Stored records:
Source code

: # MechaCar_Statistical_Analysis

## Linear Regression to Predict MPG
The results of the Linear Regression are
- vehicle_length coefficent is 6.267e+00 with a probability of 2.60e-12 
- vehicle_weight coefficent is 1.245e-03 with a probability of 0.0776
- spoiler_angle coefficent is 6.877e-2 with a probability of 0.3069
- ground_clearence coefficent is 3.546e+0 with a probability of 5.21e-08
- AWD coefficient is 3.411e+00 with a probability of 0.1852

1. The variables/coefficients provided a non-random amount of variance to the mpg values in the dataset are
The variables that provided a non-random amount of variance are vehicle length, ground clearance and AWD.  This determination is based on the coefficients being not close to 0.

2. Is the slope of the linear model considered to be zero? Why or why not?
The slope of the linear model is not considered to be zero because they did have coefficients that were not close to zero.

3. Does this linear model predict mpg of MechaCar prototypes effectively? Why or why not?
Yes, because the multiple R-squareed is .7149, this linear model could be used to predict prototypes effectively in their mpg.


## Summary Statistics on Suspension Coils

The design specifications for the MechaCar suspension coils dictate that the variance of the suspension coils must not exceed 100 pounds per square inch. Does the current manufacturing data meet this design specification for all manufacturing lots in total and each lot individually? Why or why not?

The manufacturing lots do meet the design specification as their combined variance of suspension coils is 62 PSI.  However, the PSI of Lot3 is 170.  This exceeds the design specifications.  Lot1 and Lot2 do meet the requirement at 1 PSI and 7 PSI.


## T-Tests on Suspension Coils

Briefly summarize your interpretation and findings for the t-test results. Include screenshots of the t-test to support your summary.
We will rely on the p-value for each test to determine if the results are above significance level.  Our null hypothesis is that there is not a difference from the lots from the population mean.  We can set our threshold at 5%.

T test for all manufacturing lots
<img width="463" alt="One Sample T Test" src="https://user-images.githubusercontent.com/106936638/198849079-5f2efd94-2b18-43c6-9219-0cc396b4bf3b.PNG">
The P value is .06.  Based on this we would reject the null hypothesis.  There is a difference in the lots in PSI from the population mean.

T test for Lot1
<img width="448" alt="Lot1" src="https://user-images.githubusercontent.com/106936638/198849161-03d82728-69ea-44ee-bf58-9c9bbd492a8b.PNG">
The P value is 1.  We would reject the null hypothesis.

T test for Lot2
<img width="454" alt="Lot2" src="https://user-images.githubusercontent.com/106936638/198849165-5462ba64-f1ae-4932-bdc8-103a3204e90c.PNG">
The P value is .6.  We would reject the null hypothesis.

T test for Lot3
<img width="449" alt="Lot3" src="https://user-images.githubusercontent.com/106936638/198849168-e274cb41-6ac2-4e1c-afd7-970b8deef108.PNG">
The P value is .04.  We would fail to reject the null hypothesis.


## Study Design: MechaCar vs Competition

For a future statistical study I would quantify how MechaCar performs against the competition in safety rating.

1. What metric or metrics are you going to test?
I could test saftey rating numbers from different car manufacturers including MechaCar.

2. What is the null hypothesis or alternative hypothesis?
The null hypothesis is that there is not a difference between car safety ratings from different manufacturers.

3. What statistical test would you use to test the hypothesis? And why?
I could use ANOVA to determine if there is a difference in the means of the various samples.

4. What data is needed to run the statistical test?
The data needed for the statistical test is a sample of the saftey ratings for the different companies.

Work item >>
Using the data above, repeat exactly the lines that begin at the line with "- AWD coefficient" and end at the line with "## Summary Statistics on Suspension Coils", both ends included.

Response for this exercise >>
- AWD coefficient is 3.411e+00 with a probability of 0.1852

1. The variables/coefficients provided a non-random amount of variance to the mpg values in the dataset are
The variables that provided a non-random amount of variance are vehicle length, ground clearance and AWD.  This determination is based on the coefficients being not close to 0.

2. Is the slope of the linear model considered to be zero? Why or why not?
The slope of the linear model is not considered to be zero because they did have coefficients that were not close to zero.

3. Does this linear model predict mpg of MechaCar prototypes effectively? Why or why not?
Yes, because the multiple R-squareed is .7149, this linear model could be used to predict prototypes effectively in their mpg.


## Summary Statistics on Suspension Coils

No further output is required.